Marode IT und schlecht ausgebildetes Personal

Es müssen nicht immer Hacker sein, die Systeme zum Stillstand bringen. Marode IT oder schlecht ausgebildetes Personal schaffen dies auch im Alleingang. So legte ein Update in einem Sparkassenrechenzentrum im September die Geldautomaten der Sparkassen-Gruppe in Baden-Württemberg, Rheinland-Pfalz, dem Saarland, Bremen und dem Rheinland lahm. Solche Rechenzentren werden redundant betrieben. Die schadhafte Software war allerdings auf beiden Systemen ausgespielt worden. Einige Filialen waren als Folge nicht einmal telefonisch zu erreichen, da auch der Telefonverkehr mit „Voice over IP“ über das betroffene Rechenzentrum abgewickelt wird.

Auch komplette Industrieanlagen sind gefährdet. Manipulierte Messwerte führten zur Explosion einer Pipeline in der Türkei. Der Vorgang erinnert an Stuxnet, der ebenfalls Messwerte manipulierte. Das Bundesamt für Sicherheit in der Informationstechnik (BSI) warnte 2014 vor einer Zunahme von Advanced Persistent Threats (APT) auf deutsche Unternehmen. Damit ist das Hacken von schlecht gesicherten Unternehmensservern gemeint. Damals wurde ein deutsches Stahlwerk schwer beschädigt, als sich offensichtlich gezielt vorgehende Angreifer vom Büronetz aus sukzessive bis in die Produktionsnetze des Unternehmens vorgearbeitet hatten.
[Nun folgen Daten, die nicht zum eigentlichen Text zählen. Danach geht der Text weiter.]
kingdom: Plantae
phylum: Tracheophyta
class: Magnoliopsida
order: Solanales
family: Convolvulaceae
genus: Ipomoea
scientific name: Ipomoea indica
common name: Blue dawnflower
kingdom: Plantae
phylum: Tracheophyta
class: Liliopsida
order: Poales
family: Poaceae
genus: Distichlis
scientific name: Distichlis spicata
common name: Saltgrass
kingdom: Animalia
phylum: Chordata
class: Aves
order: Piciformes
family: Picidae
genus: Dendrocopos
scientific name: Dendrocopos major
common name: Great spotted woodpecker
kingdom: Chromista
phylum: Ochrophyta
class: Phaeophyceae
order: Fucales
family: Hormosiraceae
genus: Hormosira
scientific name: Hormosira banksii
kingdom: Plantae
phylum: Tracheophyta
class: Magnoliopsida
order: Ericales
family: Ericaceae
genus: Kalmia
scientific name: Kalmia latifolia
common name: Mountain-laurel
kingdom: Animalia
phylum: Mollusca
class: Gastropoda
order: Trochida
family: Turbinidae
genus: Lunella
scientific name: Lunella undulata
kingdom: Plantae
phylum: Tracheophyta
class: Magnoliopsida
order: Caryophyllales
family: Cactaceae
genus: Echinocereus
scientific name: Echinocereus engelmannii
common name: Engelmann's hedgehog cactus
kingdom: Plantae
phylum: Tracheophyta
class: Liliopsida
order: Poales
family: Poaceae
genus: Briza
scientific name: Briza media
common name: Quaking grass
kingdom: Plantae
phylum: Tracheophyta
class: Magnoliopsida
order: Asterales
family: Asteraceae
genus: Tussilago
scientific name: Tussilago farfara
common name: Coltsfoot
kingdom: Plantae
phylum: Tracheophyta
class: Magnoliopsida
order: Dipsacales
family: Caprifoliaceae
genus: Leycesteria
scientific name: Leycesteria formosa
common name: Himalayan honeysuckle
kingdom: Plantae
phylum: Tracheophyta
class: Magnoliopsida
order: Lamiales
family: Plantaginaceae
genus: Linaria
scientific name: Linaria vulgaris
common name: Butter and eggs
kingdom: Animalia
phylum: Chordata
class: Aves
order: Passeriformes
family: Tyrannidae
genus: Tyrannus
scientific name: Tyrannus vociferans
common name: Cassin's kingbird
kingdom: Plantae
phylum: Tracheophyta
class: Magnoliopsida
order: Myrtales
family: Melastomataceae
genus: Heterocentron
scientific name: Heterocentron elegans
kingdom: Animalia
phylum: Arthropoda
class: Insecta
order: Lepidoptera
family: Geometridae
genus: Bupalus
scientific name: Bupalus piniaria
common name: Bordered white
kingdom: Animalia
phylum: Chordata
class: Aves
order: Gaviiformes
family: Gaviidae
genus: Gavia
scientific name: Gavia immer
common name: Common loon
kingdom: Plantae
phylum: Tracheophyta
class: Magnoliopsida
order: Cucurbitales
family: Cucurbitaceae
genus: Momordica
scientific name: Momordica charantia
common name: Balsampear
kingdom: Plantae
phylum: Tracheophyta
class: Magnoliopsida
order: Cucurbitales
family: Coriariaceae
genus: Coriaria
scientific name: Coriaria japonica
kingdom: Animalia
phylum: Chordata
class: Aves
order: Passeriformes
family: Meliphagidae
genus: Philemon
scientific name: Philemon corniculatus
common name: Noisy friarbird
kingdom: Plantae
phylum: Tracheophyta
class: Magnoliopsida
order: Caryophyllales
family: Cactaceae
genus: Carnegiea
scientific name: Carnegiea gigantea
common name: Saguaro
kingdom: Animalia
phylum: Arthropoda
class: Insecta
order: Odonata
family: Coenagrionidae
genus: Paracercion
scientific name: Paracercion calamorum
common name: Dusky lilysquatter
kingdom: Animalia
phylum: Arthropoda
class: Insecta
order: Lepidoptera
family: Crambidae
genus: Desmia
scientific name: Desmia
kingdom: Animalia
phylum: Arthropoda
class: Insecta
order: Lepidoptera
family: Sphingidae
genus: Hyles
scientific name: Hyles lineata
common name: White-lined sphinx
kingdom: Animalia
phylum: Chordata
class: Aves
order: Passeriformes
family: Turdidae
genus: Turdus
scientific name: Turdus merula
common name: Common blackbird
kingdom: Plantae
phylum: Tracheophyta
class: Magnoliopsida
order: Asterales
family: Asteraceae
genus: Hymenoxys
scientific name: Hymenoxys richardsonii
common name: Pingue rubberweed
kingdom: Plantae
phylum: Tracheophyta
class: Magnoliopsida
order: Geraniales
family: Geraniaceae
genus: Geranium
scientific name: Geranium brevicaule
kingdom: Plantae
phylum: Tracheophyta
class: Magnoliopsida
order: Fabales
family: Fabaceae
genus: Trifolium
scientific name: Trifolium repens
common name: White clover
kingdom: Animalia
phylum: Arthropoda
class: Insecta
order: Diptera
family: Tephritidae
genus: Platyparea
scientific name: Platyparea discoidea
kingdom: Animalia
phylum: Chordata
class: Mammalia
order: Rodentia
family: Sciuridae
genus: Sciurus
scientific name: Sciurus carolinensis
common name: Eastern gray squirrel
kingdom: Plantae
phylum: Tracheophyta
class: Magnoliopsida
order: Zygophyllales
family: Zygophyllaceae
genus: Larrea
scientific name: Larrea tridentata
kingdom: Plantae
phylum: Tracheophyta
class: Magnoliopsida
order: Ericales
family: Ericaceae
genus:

Durch Manipulation der Steuersysteme geriet der Hochofen anschließend außer Kontrolle, was zu einer Notabschaltung führte.

Lösegeldforderungen in Bitcoins

Krypto-Währungen wie etwa Bitcoins sind für die Lösegeldforderungen beliebt und wurden 2015 vom BSI auch verstärkt bei DDoS-Erpressungen und Krypto-Ransomware beobachtet. Dabei drohen die Täter der Firma an, sie im Internet unerreichbar zu machen, da sie die Netzwerke überlasten. Zunächst zeigen sie ihre Fähigkeiten mit einem kurzen Probeangriff. Betroffen sind vor allem Firmen, die im Internet Handel treiben. Sobald das „Internet der Dinge“ Wirklichkeit wird, könnten aber auch alle jene zur Kasse gebeten werden, die auf permanenten Datentransfer zwischen ihren Produktionsstädten angewiesen sind.